This report, the sources said, was key in the Election Commission’s decision to spread polls in the state over seven phases.

The election commissioner and the home secretary is said to have met ahead of announcing the dates. A key consideration was the availability of paramilitary forces Bengal and their ability to move from one Lok Sabha seat to the next, said an official.

After the panchayat polls, West Bengal governor Keshri Nath Tripathi had called the state chief secretary and home secretary to tackle the growing issue of alleged political violence.

“However chief minister Mamata Banerjee was not very happy with what she thought was interference and had asked her officials to not attend the meetings or share any reports with him. The governor had also written several letters to the chief secretary on the issues of law and order in the state,” said a state government official.

The governor’s report pointed out the violence that took place during the panchayat polls last year and the increased incidence of clashes in the state between the Trinamool Congress and BJP over the past few months.

BJP leader Mukul Roy was among the four booked by the Bengal police in February for their alleged involvement in the murder of TMC MLA Satyajit Biswas in Nadia district.

Denying the charge, the BJP said the ruling party was responsible for the deteriorating law and order in the state.

In his report, Tripathi also warned of the possibility of “attempts to prevent a free and fair election”, said a source in the Raj Bhawan.

The opposition parties, including the BJP, have alleged the state government had actively attempted to rig the 2016 assembly polls and last year’s panchayat election.

In particular, the report raised the issue of central forces not being able to move across the state. “Constitutionally, the Bengal police needs to give the green signal for the central forces. However, intelligence inputs were taken into account and the issue of availability of paramilitary forces was a clincher,” said a source in the state poll panel.

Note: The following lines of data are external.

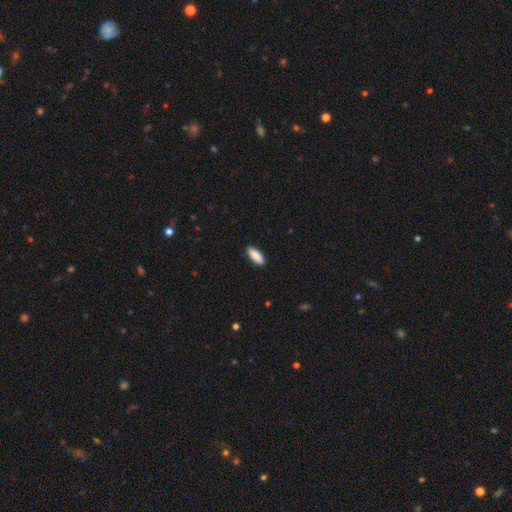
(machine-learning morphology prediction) Smooth or featured?
  - smooth: 89% *
  - star or artifact: 6%
  - featured or disk: 5%
How rounded?
  - in between: 63% *
  - cigar-shaped: 35%
  - round: 2%
Merging?
  - none: 90% *
  - minor disturbance: 7%
  - major disturbance: 2%
  - merger: 1%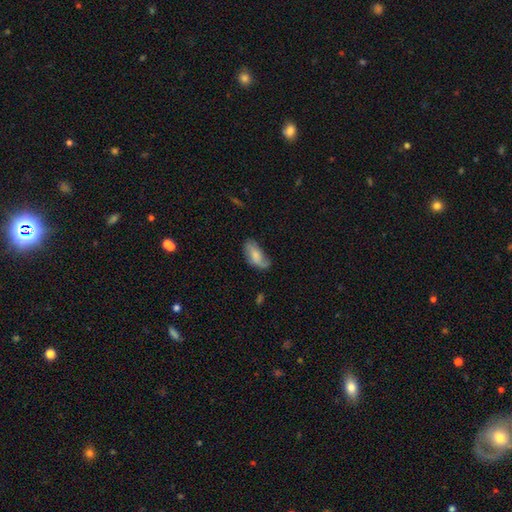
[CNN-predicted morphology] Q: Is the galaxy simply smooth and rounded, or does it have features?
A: smooth — 56%.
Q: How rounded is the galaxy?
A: in between — 90%.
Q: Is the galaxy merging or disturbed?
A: none — 57%.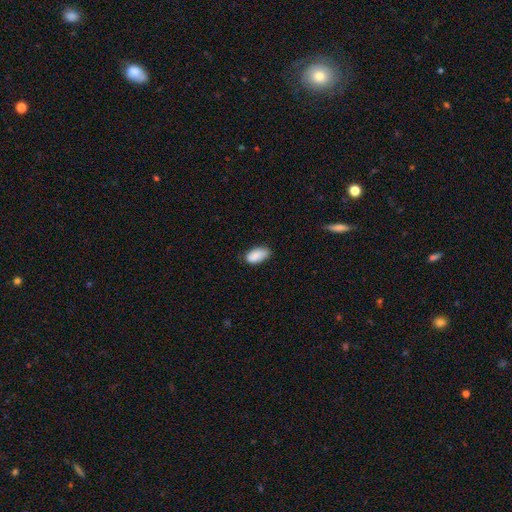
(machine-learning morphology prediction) This is clearly a smooth galaxy (88%). How rounded: clearly in between (94%). Merging: likely none (67%).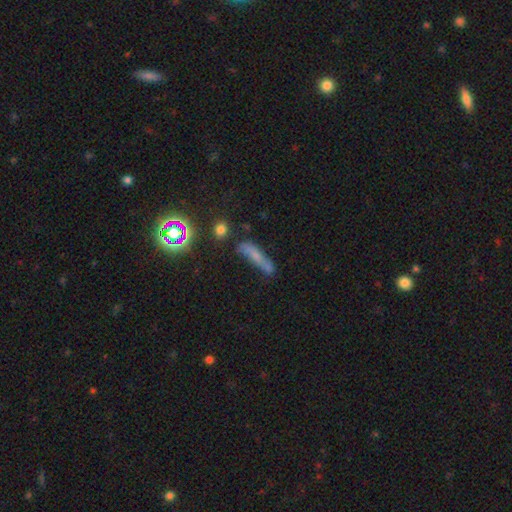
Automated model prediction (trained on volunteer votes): Smooth or featured?
  - smooth: 50% *
  - featured or disk: 28%
  - star or artifact: 22%
How rounded?
  - cigar-shaped: 78% *
  - in between: 17%
  - round: 6%
Merging?
  - none: 50% *
  - minor disturbance: 23%
  - merger: 15%
  - major disturbance: 12%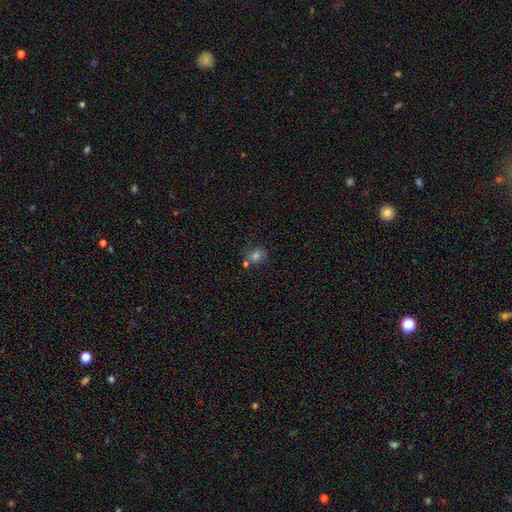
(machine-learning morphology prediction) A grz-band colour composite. It shows a smooth galaxy with no disk features (73%) that is round (70%). Merging: none (66%).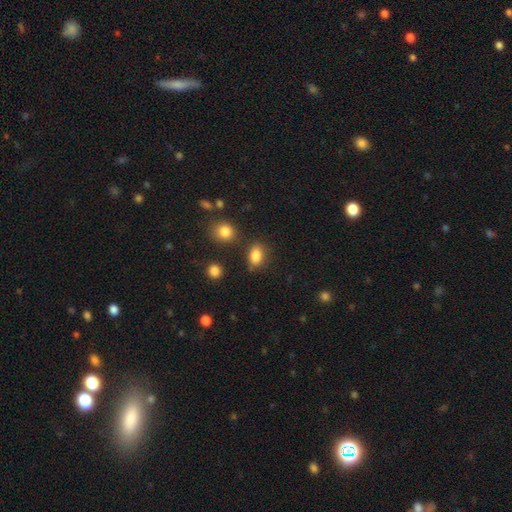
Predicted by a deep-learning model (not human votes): Q: Smooth or featured?
A: smooth (85%); runner-up: star or artifact (10%)
Q: How rounded?
A: in between (78%); runner-up: round (20%)
Q: Merging?
A: none (74%); runner-up: minor disturbance (15%)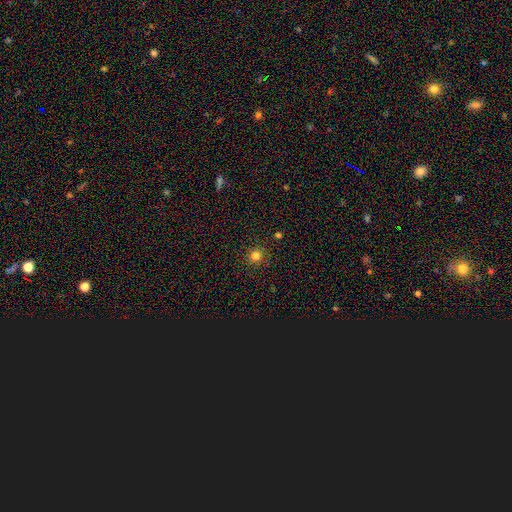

Meanwhile, the Trinamool Congress has cried foul. Senior party leader and cabinet minister Firhad Hakim said the BJP had submitted false data on the law and order of the state to the Election Commission, forcing the poll panel to declare a seven-phase poll.

“The BJP is very happy that the election will be held with the help of the central forces. But the same was used in 2014 Lok Sabha polls too and we had won 34 seats. The Union government has intentionally misled the EC with wrong inputs about the state’s law and order.”

“This prolonged polling process will cause a lot of inconvenience to the people, especially those from the minority communities as the elections will be held in the month of Ramzan,” added Hakim.

The Bengal Congress also echoed Hakim.

State Congress president Somen Mitra Somen Mitra said, “People belonging to the minority community will suffer a lot during elections as three of the seven phases are falling in the month of Ramzan. The EC should reconsider its decision.”

The EC, however, has maintained that there is no discrepancy. Pointing out the fact that Uttar Pradesh and Bihar will also see polls in seven phases, an official in the Bengal EC said, “There is no question of any discrepancy. The decision was taken while keeping in mind the deteriorating law and order in the state.”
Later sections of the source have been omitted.